Carrying on UGA's safety tradition

Over the last three years, Sanford Stadium has been filled with the sounds of popping hits delivered by Georgia's safeties that have quickly been followed by collective cringes from many Bulldogs fans seeing the physical licks laid by the likes of Greg Blue, Thomas Davis and even Sean Jones.

None of those players are with the Bulldogs any more with each of the three on respective NFL teams. Instead, Georgia has a different breed of safeties trying to keep up the tradition of strong play at safety for the Bulldogs.

While Blue, Davis and Jones were all at least six-foot-one inches tall and weighed no less than 212 pounds, Tra Battle is 5-foot-11 and weighs 176 pounds with Johnson being 6-foot-1 and weighing 192 pounds.

"All I'm going to be is Kelin Johnson, that's how I feel," said Georgia free safety Kelin Johnson. "Of course I want to be big names like those guys were. But If I just take care of myself and my team's winning and we win the SEC Championship again, I did my job."

Oh and by the way, Blue, Davis and Jones were each named All-Americans during their careers, so all Georgia's two starting safeties, Battle and Johnson have to do to carry the torch is play well enough to earn All-American accolades.
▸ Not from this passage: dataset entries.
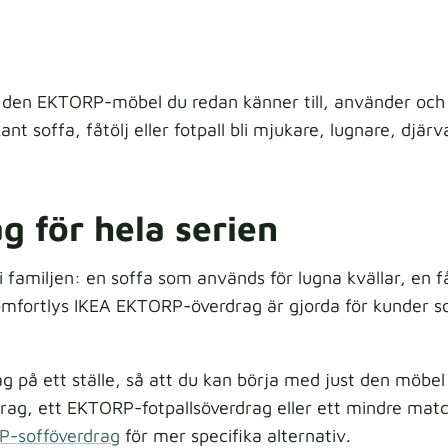
 den EKTORP-möbel du redan känner till, använder och 
nt soffa, fåtölj eller fotpall bli mjukare, lugnare, djär
 för hela serien
 familjen: en soffa som används för lugna kvällar, en fåt
Comfortlys IKEA EKTORP-överdrag är gjorda för kunder s
g på ett ställe, så att du kan börja med just den möb
rag, ett EKTORP-fotpallsöverdrag eller ett mindre matc
P-sofföverdrag
för mer specifika alternativ.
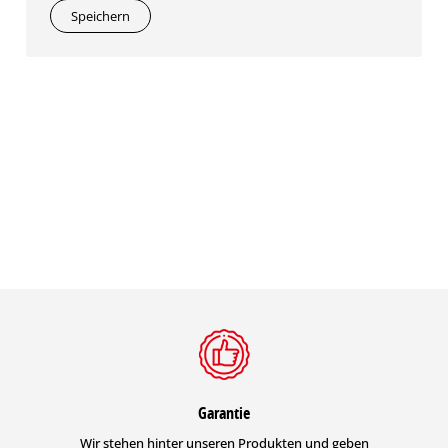
Speichern
Garantie
Wir stehen hinter unseren Produkten und geben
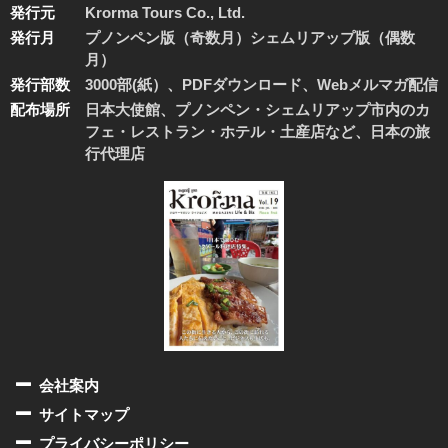
発行元
Krorma Tours Co., Ltd.
発行月
プノンペン版（奇数月）シェムリアップ版（偶数
月）
発行部数
3000部(紙）、PDFダウンロード、Webメルマガ配信
配布場所
日本大使館、プノンペン・シェムリアップ市内のカ
フェ・レストラン・ホテル・土産店など、日本の旅
行代理店
会社案内
サイトマップ
プライバシーポリシー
"You've had guys who've done it before you for years and years in the system," said Georgia senior rover Battle. "They set the precedent. Really all you have to do is match that."

Georgia's success at safety isn't by coincidence. In a system kick-started in Athens by Brian VanGorder and current defensive coordinator Willie Martinez, who also coaches the Bulldog secondary, safeties have more than ample opportunities to make plays, opening to door for Johnson, Battle or their top back-ups, sophomore C.J. Byrd and redshirt freshman Donovan Baldwin to apply big licks to opposing running backs and receivers.

"That's why I lot of safeties come to this school. That's why Greg Blue came, that's why Thomas Davis came," Johnson said. "It's a safety system."

It's also why Georgia was able to lure Byrd, a product of North Augusta, S.C., from across the Savannah River into Georgia.

"Our defense is based around the safety, so that's a good reason to come here," Byrd said. "That's why I came here. I want to keep the tradition going."

Behind Battle and Johnson on the depth chart is Byrd. He saw mostly special teams duty last fall and sputtered to start spring practice before picking up the pace in spring camp and carrying the effort over into preseason camp. Now, he's the top option to play either safety position even though free safety behind Johnson is a more likely option.

"Just coming out of this fall, I wanted to come out and impress the coaches," Byrd said. "They got a bad picture of me in the spring."

Battle credits Byrd having another year in Georgia's defensive system as a reason for the learning curve going down for him over the past few weeks.

"In this defense, the more reps you get and more practice time you get, the more time you have in practice, the more you are going to fit into the defense and begin to pick up on different things and different strategies," Battle said. "I think what C.J. is doing is that he's just maturing as a player in the secondary."

Behind Byrd, Baldwin is the next option with the Bulldogs' pair of freshman safeties, Reshad Jones and Quintin Banks being co-No. 5 on the depth chart right now. Martinez expects to decide on whether or not to redshirt the freshmen by about the fourth game of the season.

"I'm sure we can win with any safety we put out there," Johnson said.